Margin pressure for grocers will likely continue through 2022, forcing business leaders to search for growth beyond the core. Grocers have significant loyalty from their core customers and a treasure trove of customer data. They can use these advantages to build broader ecosystems that improve the overall financial profile of their business. We expect grocers to pursue three main ecosystem strategies in 2022:

Partner with tech companies to modernize operations and enhance capabilities. For instance, microfulfillment center technology players such as Swisslog and Takeoff Technologies are collaborating with grocers Ahold Delhaize and H-E-B, respectively. Google and Microsoft are also forging partnerships with grocers to introduce AI in replenishment and commerce (for example, implementing online tools to enable consumers to build grocery shopping lists).

Join forces with delivery companies for cost efficiencies and e-commerce reach. Beyond Instacart, Shipt is expanding its engagements with grocers, while DoorDash has partnerships with Smart & Final, Meijer, Fresh Thyme, and Albertsons, among others.
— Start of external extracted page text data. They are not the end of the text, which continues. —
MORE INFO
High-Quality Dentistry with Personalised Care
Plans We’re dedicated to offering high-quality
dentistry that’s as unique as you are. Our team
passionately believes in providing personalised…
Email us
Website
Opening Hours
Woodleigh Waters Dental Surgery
Create new and innovative value propositions to customers. In Europe, Morrisons has partnered with Deliveroo to offer a ten-minute grocery delivery service called Deliveroo Hop, while Albert Heijn is expanding its “to go” format across BP retail sites. In the United States, Kroger is doubling down on prepared meals through its partnership with Kitchen United.

Ecosystems are not only for the largest grocers to pursue; midsize and regional grocers can also participate by taking a nonleading role or finding a niche to own.

Ecosystems are not only for the largest grocers to pursue; midsize and regional grocers can also participate by taking a nonleading role or finding a niche to own.

Priorities for 2022

The year ahead is already full of challenges. Leading grocers will be defined by the differentiation, innovation, and defensibility of their strategies. As executives consider their course and priorities for 2022, they should address several questions:

  1. Changing consumer habits are here to stay. How will you pivot—and continue to pivot—to cater to these evolving needs?
  2. Omnichannel is table stakes. How will you continue to build your digital and advanced-analytics capabilities to achieve omnichannel excellence?
  3. ESG is gaining importance, and consumers are voting with their feet. Where are you with your commitments?
  4. Talent will remain under pressure. Do you have a model in place to attract and replace those leaving the industry?
  5. Forward-thinking partnerships are proliferating. Are you creatively looking to push capabilities in the face of new competitors?

Grocery executives that can successfully navigate these five issues will be poised for better performance in the years ahead.